Money when threatened with hyper-inflation must maintain high levels of confidence. The following is the absolute opposite. It is despicable, illegal, wrong and another example of how you have no right to know you are in financial danger.

Where is your OUTRAGE?

Government Regulators Aided IndyMac Cover-Up, Maybe Others
Darrel Dochow May Not Be the Only Official Who Helped Banks Hide Financial Problems
By BRIAN ROSS, JUSTIN ROOD, and JOSEPH RHEE
Jan. 16, 2009—

A brewing fraud scandal at the Treasury Department may be worse than officials originally thought.

Investigators probing how Treasury regulators allowed a bank to falsify financial records hiding its ill health have found at least three other instances of similar apparent fraud, sources tell ABC News.
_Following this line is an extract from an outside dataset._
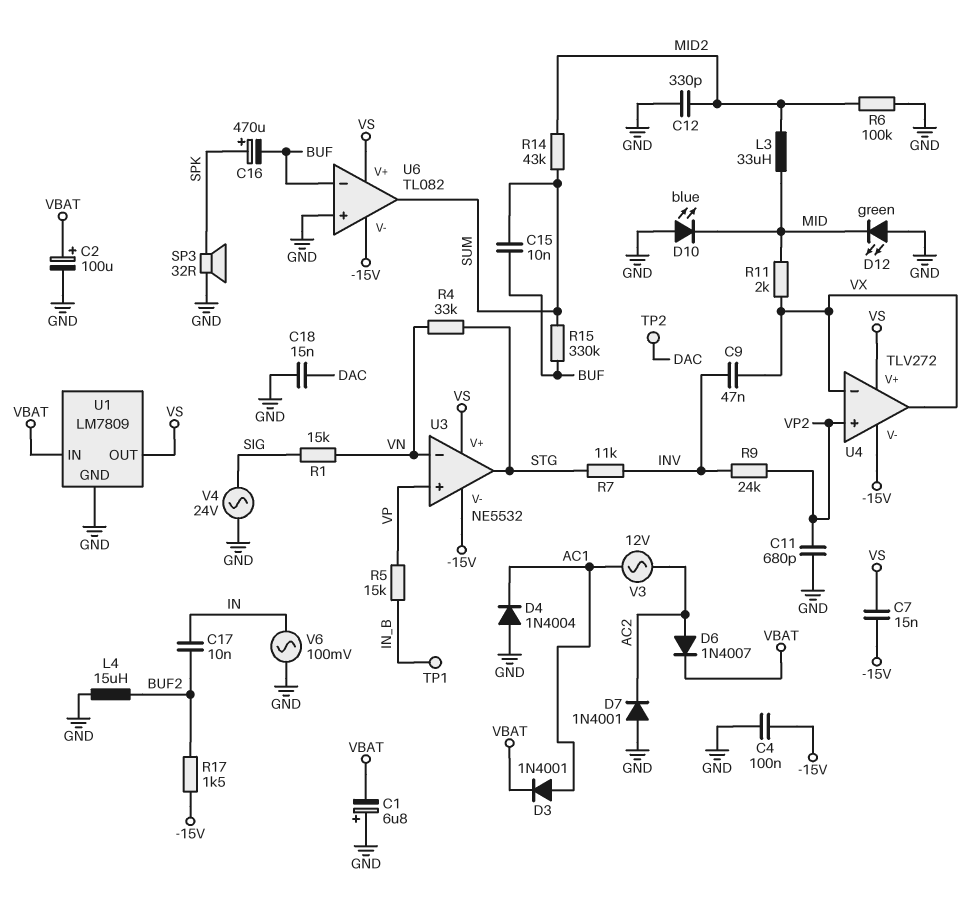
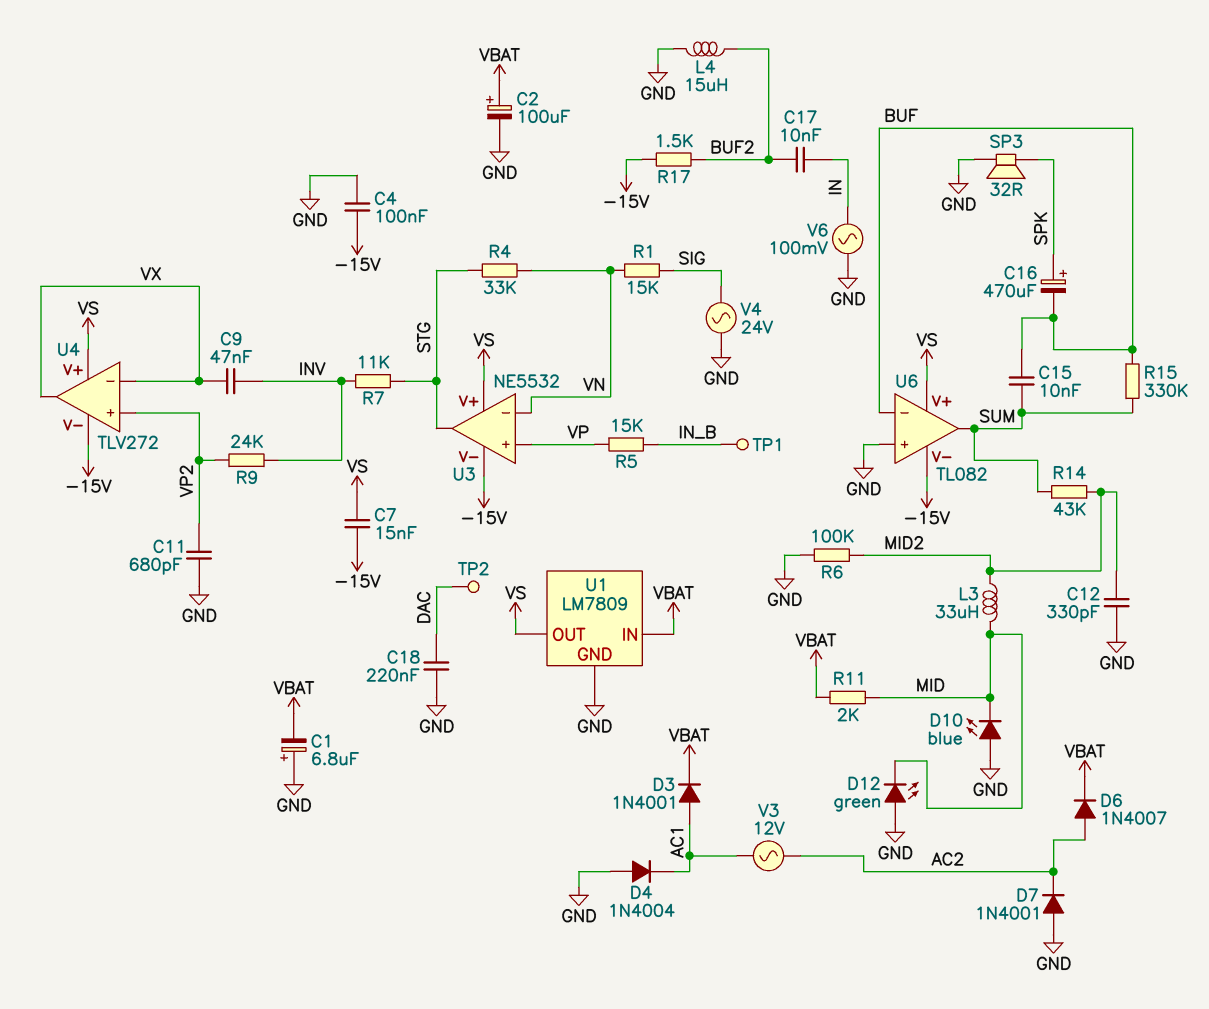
C18: 15nF (DAC, GND) -> 220nF (DAC, GND)
R11: 2k (MID, VX) -> 2k (MID, VBAT)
In at least one instance, investigators say, banking regulators actually approached the bank with the suggestion of falsifying deposit dates to satisfy banking rules — even if it disguised the bank’s health to the public.

Treasury Department Inspector General Eric Thorson announced in November his office would probe how a Savings and Loan overseer allowed the IndyMac bank to essentially cook its books, making it appear in government filings that the bank had more deposits than it really did. But Thorson’s aides now say IndyMac wasn’t the only institution to get such cozy assistance from the official who should have been the cop on the beat.

The federal government took over IndyMac in July, after the bank’s stock price plummeted to just pennies a share when it was revealed the bank had financial troubles due to defaulted mortgages and subprime loans, costing taxpayers over $9 billion.